Pharmaceutical manufacturers are contacting GNYHA members participating in the 340B program and demanding claims data to conduct their own internal 340B program integrity validation. The reason for the request centers on the belief that these pharmaceutical companies are providing duplicate discounts, one through the 340B program and a second through state Medicaid programs. These manufacturers have threatened to limit or exclude members from certain 340B drugs if the requested information is not provided. The AHA has sent letters to Merck, Eli Lilly, Sanofi, Novartis, and AstraZeneca to “cease this conduct immediately and to work to ensure that 340B drugs are available and accessible to vulnerable communities and populations. 340B hospitals serve communities with a high volume of low-income patients. For a drug company to jeopardize hospitals’ ability to care for patients who are already under severe economic, emotional and health-related strain during a public health crisis is unconscionable.” In July, the AHA sent a letter to Health and Human Services (HHS) Secretary Alex Azar seeking to stop these manufacturers from limiting or excluding providers from 340B drugs.

On September 14, Representatives David McKinley (R-WV), Diane DeGette (D-CO), Greg Gianforte (R-MT), Peter Welch (D-VT), Dusty Johnson (R-SD), and Doris Matsui (D-CA) circulated a “Dear Colleague” letter in the House to protect the 340B program.

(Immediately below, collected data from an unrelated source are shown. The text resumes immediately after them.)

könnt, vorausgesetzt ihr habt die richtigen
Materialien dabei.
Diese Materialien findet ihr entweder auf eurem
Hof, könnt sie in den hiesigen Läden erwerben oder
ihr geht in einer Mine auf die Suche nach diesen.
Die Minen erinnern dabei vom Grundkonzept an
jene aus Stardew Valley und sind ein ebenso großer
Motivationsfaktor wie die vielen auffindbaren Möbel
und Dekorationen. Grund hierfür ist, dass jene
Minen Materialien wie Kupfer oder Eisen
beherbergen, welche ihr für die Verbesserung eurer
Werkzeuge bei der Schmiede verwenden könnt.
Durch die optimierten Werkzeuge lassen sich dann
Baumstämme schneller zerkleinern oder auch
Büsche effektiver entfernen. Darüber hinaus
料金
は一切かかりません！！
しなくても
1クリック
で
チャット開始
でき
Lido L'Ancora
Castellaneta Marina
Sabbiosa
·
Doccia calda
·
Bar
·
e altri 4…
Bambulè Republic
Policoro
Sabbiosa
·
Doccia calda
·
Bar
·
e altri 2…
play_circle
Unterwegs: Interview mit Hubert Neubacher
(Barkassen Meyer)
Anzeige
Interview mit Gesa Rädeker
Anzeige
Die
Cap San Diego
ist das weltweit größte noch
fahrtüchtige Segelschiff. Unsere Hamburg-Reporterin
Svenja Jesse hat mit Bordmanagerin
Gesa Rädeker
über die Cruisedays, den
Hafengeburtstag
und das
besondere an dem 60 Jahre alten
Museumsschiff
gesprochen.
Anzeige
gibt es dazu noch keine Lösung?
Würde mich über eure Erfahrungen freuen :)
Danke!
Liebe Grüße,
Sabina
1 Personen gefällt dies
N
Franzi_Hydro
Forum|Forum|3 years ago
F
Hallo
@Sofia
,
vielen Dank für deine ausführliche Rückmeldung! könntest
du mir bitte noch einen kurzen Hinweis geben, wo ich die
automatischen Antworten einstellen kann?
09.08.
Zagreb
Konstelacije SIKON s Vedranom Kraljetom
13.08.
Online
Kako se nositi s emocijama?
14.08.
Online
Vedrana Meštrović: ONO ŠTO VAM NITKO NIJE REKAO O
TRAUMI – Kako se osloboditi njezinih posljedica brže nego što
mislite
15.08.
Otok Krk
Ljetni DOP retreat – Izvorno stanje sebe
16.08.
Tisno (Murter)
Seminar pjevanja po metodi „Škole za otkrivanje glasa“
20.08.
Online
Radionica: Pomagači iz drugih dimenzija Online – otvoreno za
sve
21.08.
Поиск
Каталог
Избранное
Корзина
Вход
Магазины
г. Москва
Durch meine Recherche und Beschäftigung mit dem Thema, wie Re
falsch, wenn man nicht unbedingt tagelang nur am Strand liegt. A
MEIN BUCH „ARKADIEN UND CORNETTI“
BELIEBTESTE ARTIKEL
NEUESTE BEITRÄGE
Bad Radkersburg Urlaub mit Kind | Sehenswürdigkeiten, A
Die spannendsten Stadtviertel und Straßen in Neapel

The letter, which received 246 signatures, urges HHS Secretary Azar to stop pharmaceutical companies from denying or limiting the distribution of certain 340B drugs to hospitals and health systems. The letter was written in response to several drug companies that recently announced they will no longer charge the 340B discount price for some or all of their drugs when the drugs are dispensed by community-based pharmacies—which is a violation of 340B statutory requirements. Other manufacturers have sent requests to covered entities demanding claims data that go beyond the scope of the 340B statute.

GNYHA advocated for this letter on Capitol Hill. We thank our members for their outreach to their elected representatives on the 340B issue.